A pact is being drafted by Beijing and Moscow for increasing the use of yuan and ruble for bilateral and international trade. The main aim of the two countries is to avoid sanctions on financial transactions by cutting down the use of US dollar.

As per the plan, a new cross-border system will be launched for making direct payments in national currencies. Discussions are going on for allowing the use of Russia’s Mir card in China and UnionPay credit cards of China in Russia. This was reported by Dmitry Medvedev, the Prime Minister of Russia who visited China recently.

He said,

No one currency should dominate the market, because this makes all of us dependent on the economic situation in the country that issues this reserve currency, even when we are talking about a strong economy such as the United States.

According to Dmitry Medvedev, the US sanctions placed on financial transactions have given them this opportunity and pushed them into making use of their domestic currencies for international settlements also.  They should have taken this move long ago.

Dmitry Medvedev believes that at the moment their top priority is trading for rubles so that they could ultimately turn it into a reserve currency from a convertible currency.

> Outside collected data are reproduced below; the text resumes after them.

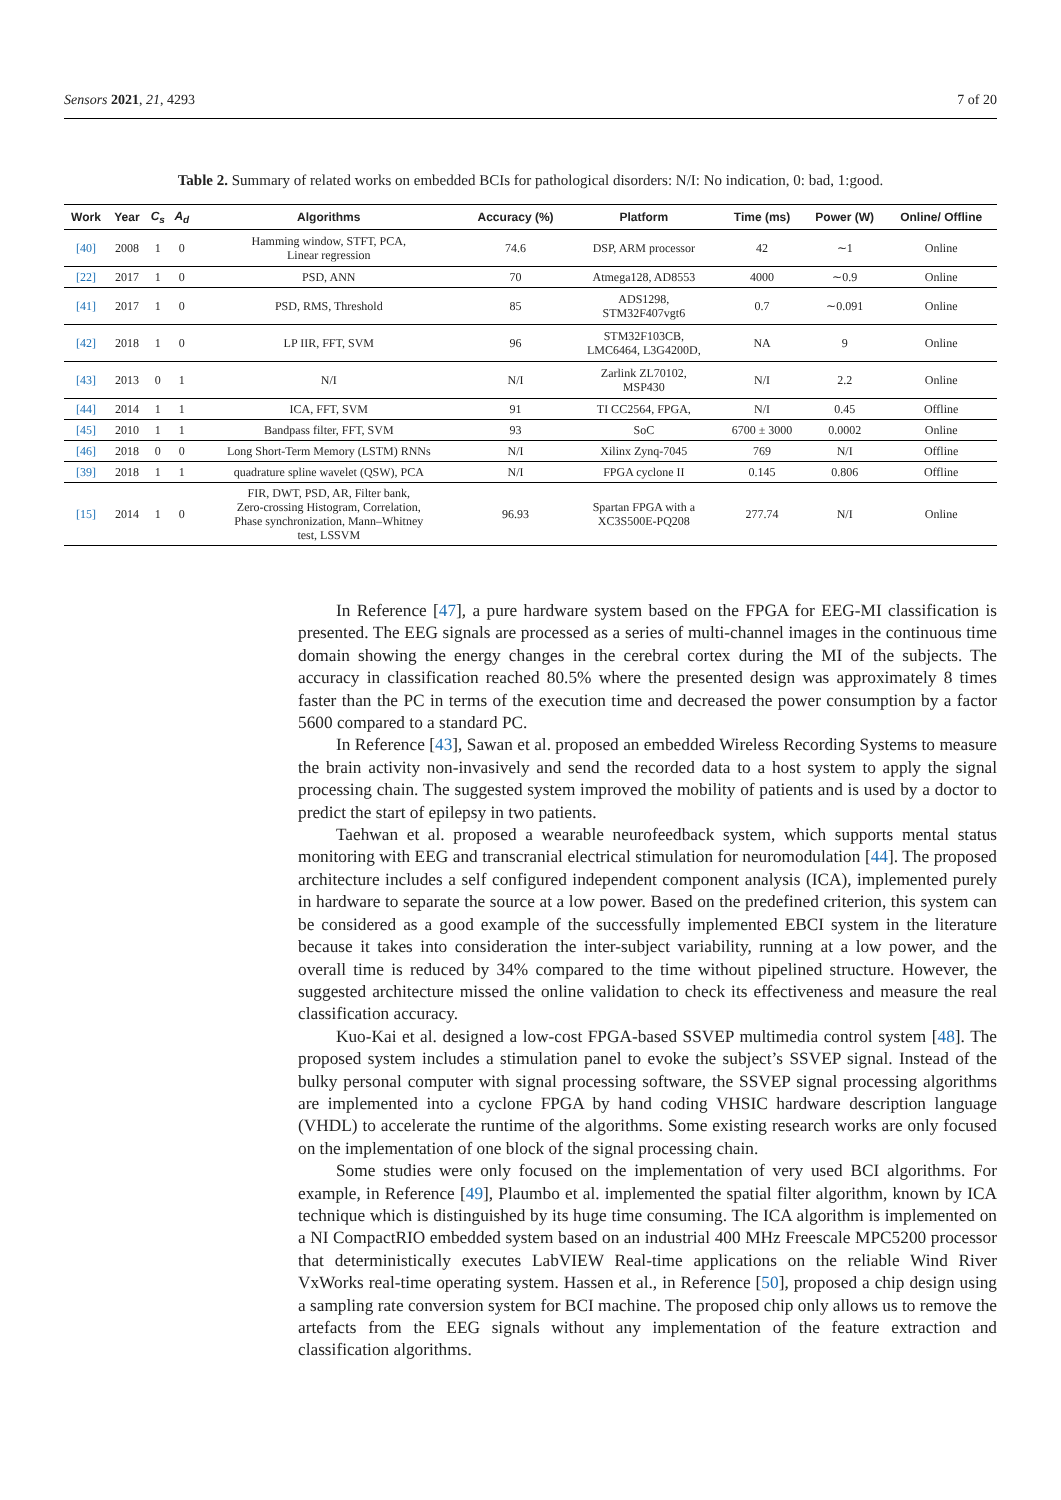Sensors 2021, 21, 4293 7 of 20
Table 2. Summary of related works on embedded BCIs for pathological disorders: N/I: No indication, 0: bad, 1:good.
| Work | Year | C<sub>s</sub> | A<sub>d</sub> | Algorithms | Accuracy (%) | Platform | Time (ms) | Power (W) | Online/ Offline |
| --- | --- | --- | --- | --- | --- | --- | --- | --- | --- |
| [40] | 2008 | 1 | 0 | Hamming window, STFT, PCA, Linear regression | 74.6 | DSP, ARM processor | 42 | ∼1 | Online |
| [22] | 2017 | 1 | 0 | PSD, ANN | 70 | Atmega128, AD8553 | 4000 | ∼0.9 | Online |
| [41] | 2017 | 1 | 0 | PSD, RMS, Threshold | 85 | ADS1298, STM32F407vgt6 | 0.7 | ∼0.091 | Online |
| [42] | 2018 | 1 | 0 | LP IIR, FFT, SVM | 96 | STM32F103CB, LMC6464, L3G4200D, | NA | 9 | Online |
| [43] | 2013 | 0 | 1 | N/I | N/I | Zarlink ZL70102, MSP430 | N/I | 2.2 | Online |
| [44] | 2014 | 1 | 1 | ICA, FFT, SVM | 91 | TI CC2564, FPGA, | N/I | 0.45 | Offline |
| [45] | 2010 | 1 | 1 | Bandpass filter, FFT, SVM | 93 | SoC | 6700 ± 3000 | 0.0002 | Online |
| [46] | 2018 | 0 | 0 | Long Short-Term Memory (LSTM) RNNs | N/I | Xilinx Zynq-7045 | 769 | N/I | Offline |
| [39] | 2018 | 1 | 1 | quadrature spline wavelet (QSW), PCA | N/I | FPGA cyclone II | 0.145 | 0.806 | Offline |
| [15] | 2014 | 1 | 0 | FIR, DWT, PSD, AR, Filter bank, Zero-crossing Histogram, Correlation, Phase synchronization, Mann–Whitney test, LSSVM | 96.93 | Spartan FPGA with a XC3S500E-PQ208 | 277.74 | N/I | Online |
In Reference [47], a pure hardware system based on the FPGA for EEG-MI classification is presented. The EEG signals are processed as a series of multi-channel images in the continuous time domain showing the energy changes in the cerebral cortex during the MI of the subjects. The accuracy in classification reached 80.5% where the presented design was approximately 8 times faster than the PC in terms of the execution time and decreased the power consumption by a factor 5600 compared to a standard PC.
In Reference [43], Sawan et al. proposed an embedded Wireless Recording Systems to measure the brain activity non-invasively and send the recorded data to a host system to apply the signal processing chain. The suggested system improved the mobility of patients and is used by a doctor to predict the start of epilepsy in two patients.
Taehwan et al. proposed a wearable neurofeedback system, which supports mental status monitoring with EEG and transcranial electrical stimulation for neuromodulation [44]. The proposed architecture includes a self configured independent component analysis (ICA), implemented purely in hardware to separate the source at a low power. Based on the predefined criterion, this system can be considered as a good example of the successfully implemented EBCI system in the literature because it takes into consideration the inter-subject variability, running at a low power, and the overall time is reduced by 34% compared to the time without pipelined structure. However, the suggested architecture missed the online validation to check its effectiveness and measure the real classification accuracy.
Kuo-Kai et al. designed a low-cost FPGA-based SSVEP multimedia control system [48]. The proposed system includes a stimulation panel to evoke the subject’s SSVEP signal. Instead of the bulky personal computer with signal processing software, the SSVEP signal processing algorithms are implemented into a cyclone FPGA by hand coding VHSIC hardware description language (VHDL) to accelerate the runtime of the algorithms. Some existing research works are only focused on the implementation of one block of the signal processing chain.
Some studies were only focused on the implementation of very used BCI algorithms. For example, in Reference [49], Plaumbo et al. implemented the spatial filter algorithm, known by ICA technique which is distinguished by its huge time consuming. The ICA algorithm is implemented on a NI CompactRIO embedded system based on an industrial 400 MHz Freescale MPC5200 processor that deterministically executes LabVIEW Real-time applications on the reliable Wind River VxWorks real-time operating system. Hassen et al., in Reference [50], proposed a chip design using a sampling rate conversion system for BCI machine. The proposed chip only allows us to remove the artefacts from the EEG signals without any implementation of the feature extraction and classification algorithms.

Russia and China ditching dollar for national currencies payment system to avoid sanctions

China and Russia have been implementing successfully the terms and conditions of ruble-yuan currency swap agreement since 2014 for boosting trade by way of national currencies and eliminate their dependence on the euro and the dollar. The deal was further extended during 2017’s end.

The trade turnover has significantly grown between the two countries amounting to $77 billion around 30% during January to September this year. China accounted for 15% of the international trade of Russia in the previous year and it is the largest trading partner of Russia. The companies are expecting that this year the bilateral trade will hit $100 billion and expand up to $200 billion by 2024.